At one level, this turn of events shouldn’t surprise us. The U.S. right long ago rejected evidence-based policy in favor of policy-based evidence — denying facts that might get in the way of a predetermined agenda. Fourteen years have passed since Stephen Colbert famously quipped that “reality has a well-known liberal bias.”
At another level, however, the right’s determination to ignore the epidemiologists is politically reckless in a way previous denials of reality weren’t.
As many have pointed out, the emerging rightwing strategy for dealing with this pandemic — or, more accurately, not dealing with it — closely follows the Republican Party’s longstanding approach to climate change: It’s not happening, it’s a hoax perpetrated by liberal scientists, and besides, doing anything about it would destroy the economy.
Indeed, the anti-lockdown demonstrations appear to have been organized in part by the same people and groups that have spent decades denying climate change.

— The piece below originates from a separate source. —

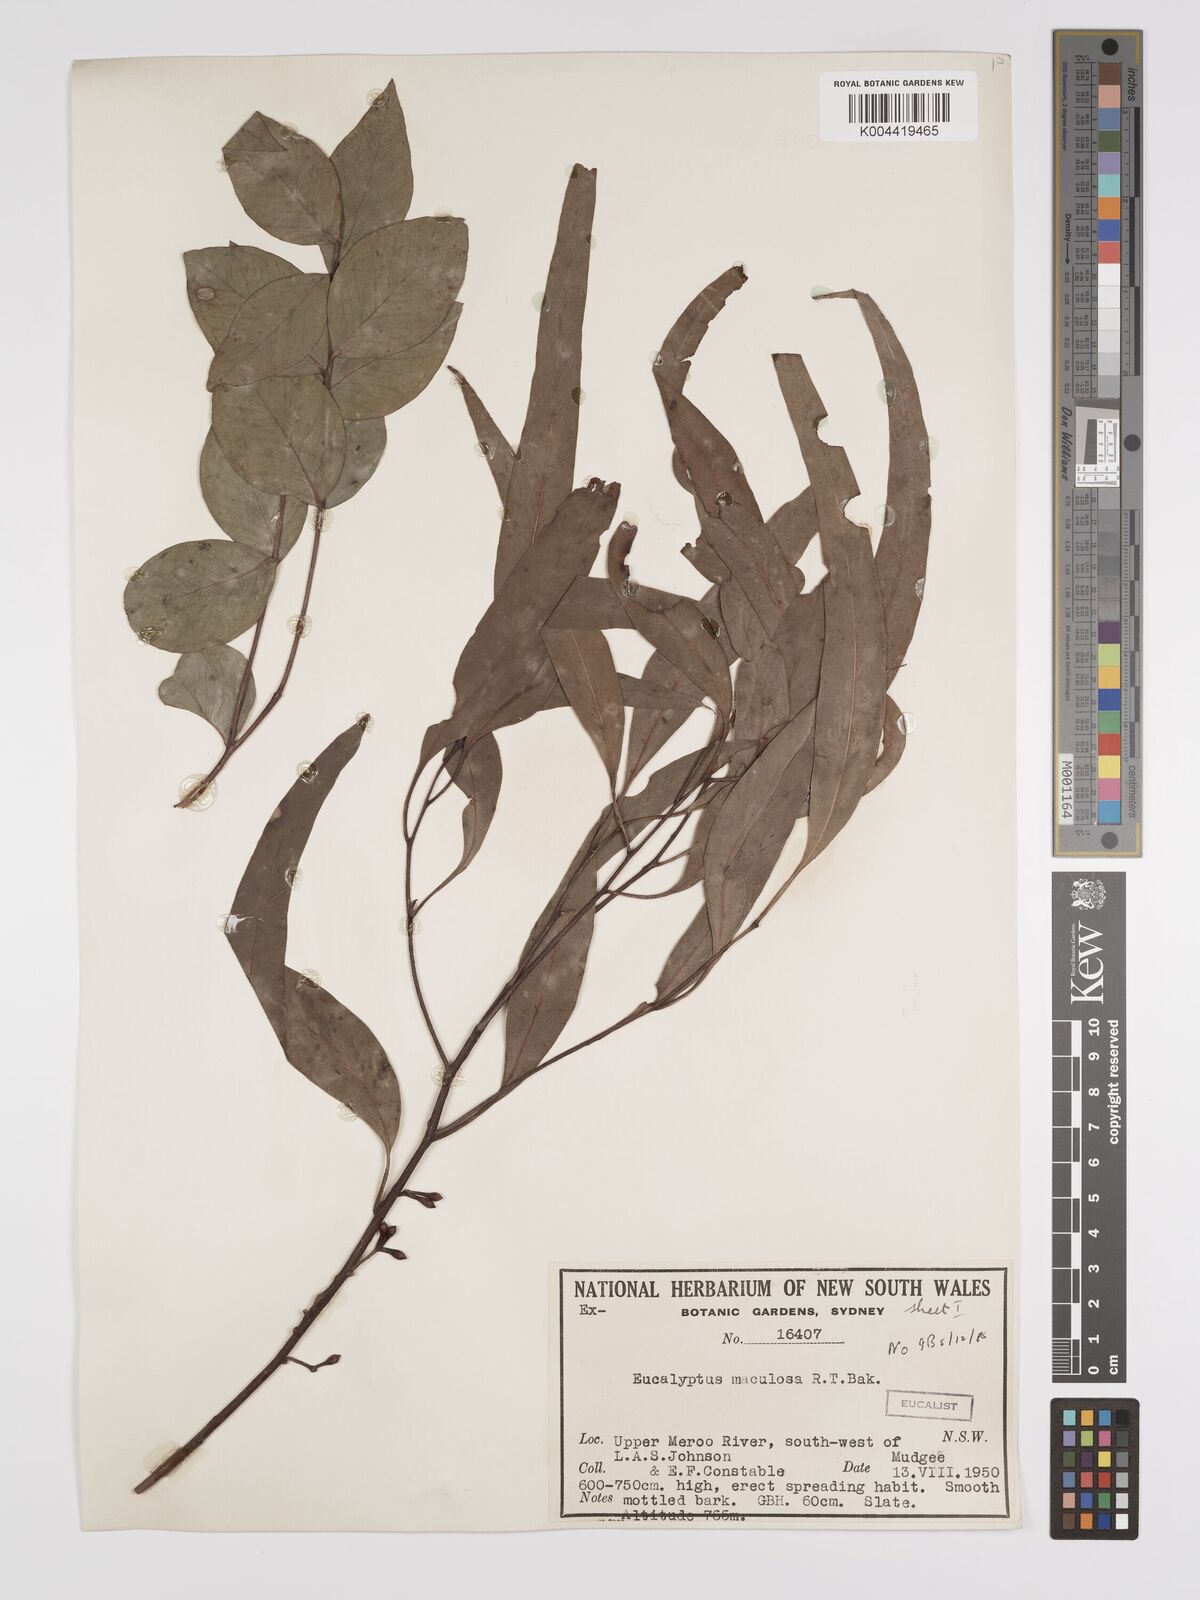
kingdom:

Virus trutherism is also reminiscent of the various kinds of trutherism that ran rampant during the Obama years. Inflation truthers insisted the government was hiding the truth about rampant inflation; unemployment truthers, including a guy named Donald Trump, insisted the steadily improving job numbers were fake.
Thousands of Americans may be about to die for the Dow. We know that Trump is obsessed with the stock market, and his long refusal to take COVID-19 seriously reportedly had a lot to do with his belief that doing otherwise would hurt stock prices. He may now believe that pretending the crisis is over will boost stocks, and that’s all that matters.

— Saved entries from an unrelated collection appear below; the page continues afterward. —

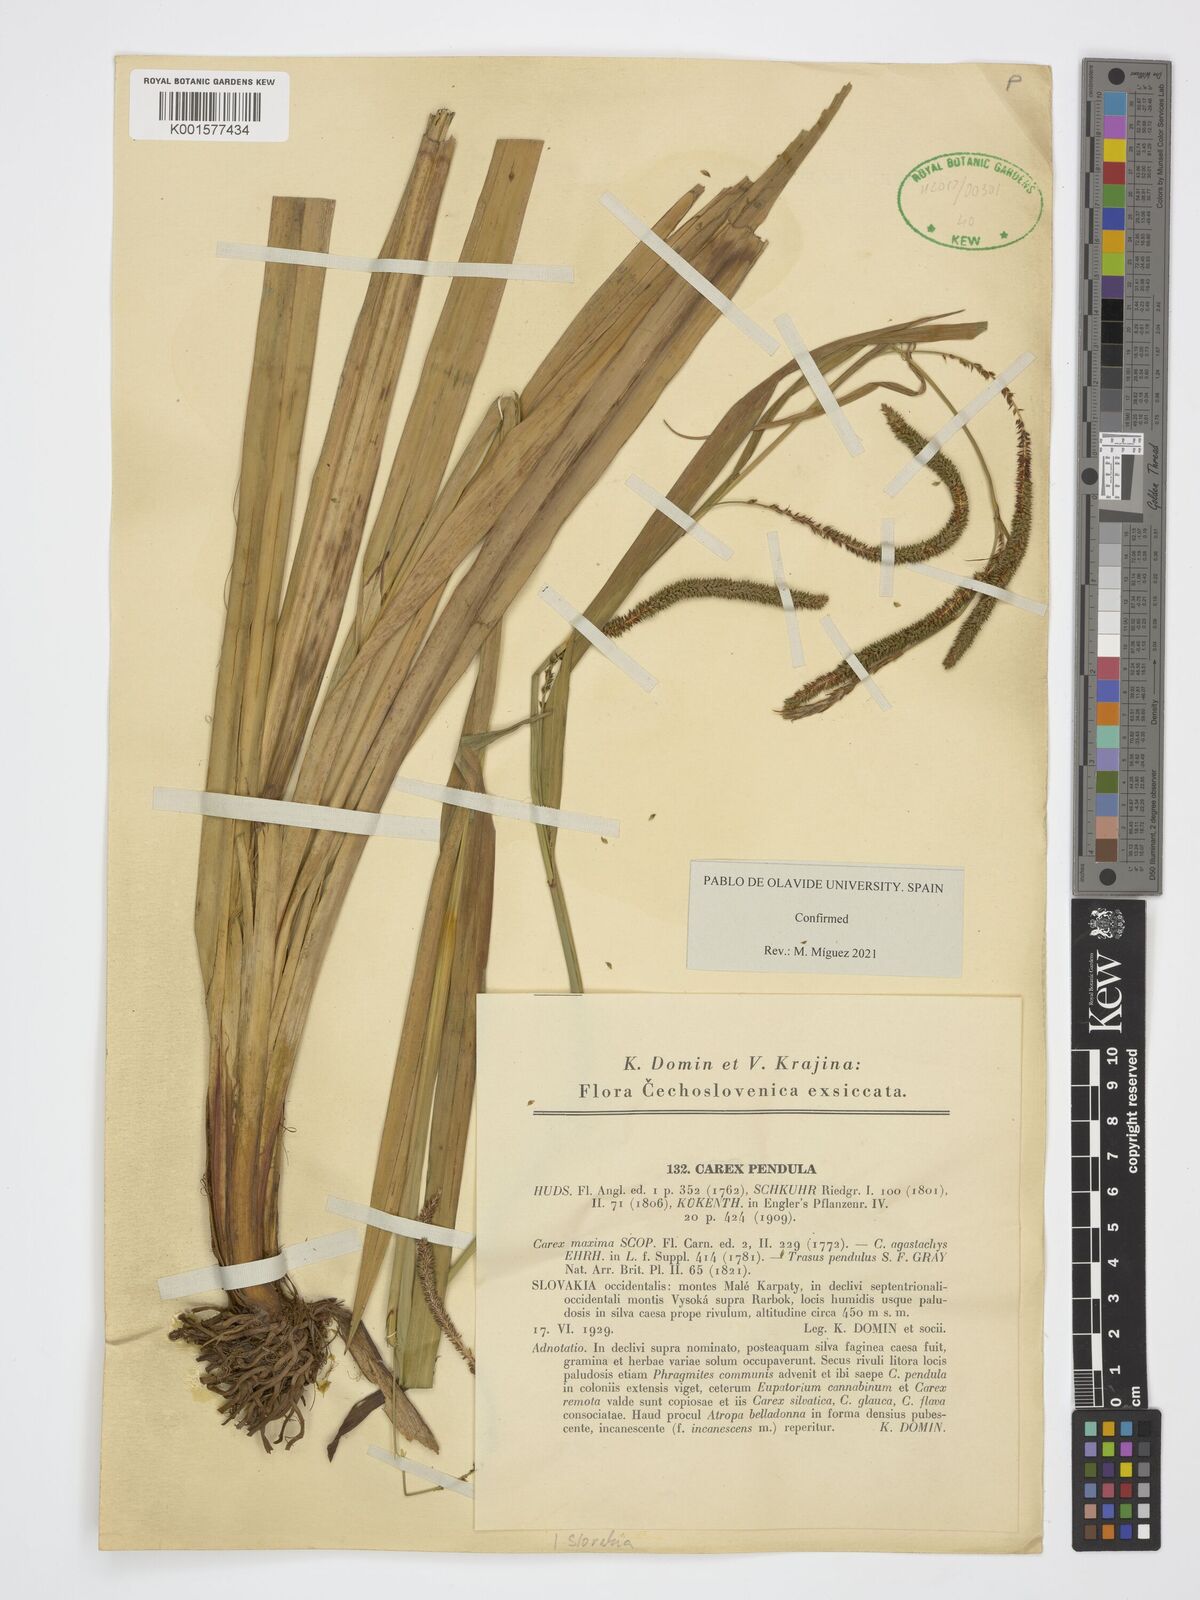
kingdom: Plantae
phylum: Tracheophyta
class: Liliopsida
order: Poales
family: Cyperaceae
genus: Carex
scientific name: Carex pendula
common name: Pendulous sedge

And Republicans may actually believe the gun-waving, red-hatted anti-social-distancing demonstrators represent the “real America.” And there are indeed Americans who fly into a rage when asked to bear any inconvenience on behalf of the public good. Polls suggest they’re a small minority, but the GOP may consider such polls fake news.
I’d like to suggest, however, that there may be yet another reason for the dangerous push to reopen the economy. Namely, Republicans in general and Trump in particular suffer from a deep sense of inadequacy.
When officials find themselves confronting an unexpected crisis, they’re supposed to roll up their sleeves and deal with it — bring in the experts, devise and implement an effective response. That’s how the Obama administration responded to Ebola back in 2014.
But the GOP doesn’t like experts, and it doesn’t have policy ideas beyond tax cuts and deregulation. So it doesn’t know how to respond to crises that don’t fit its usual agenda. Trump, in particular, can do policy theater — sending Jared Kushner out to make noises about dealing with problems — but has no idea how to do it for real.
And I think that at some level he knows that.
Given this sense of inadequacy, it was probably foreordained that Trump and his allies, after a brief period of seeming to take COVID-19 seriously, would pivot back to insisting everything is fine. And they may, for a while, even convince some voters. But the coronavirus, which doesn’t care about political spin, will have the last word.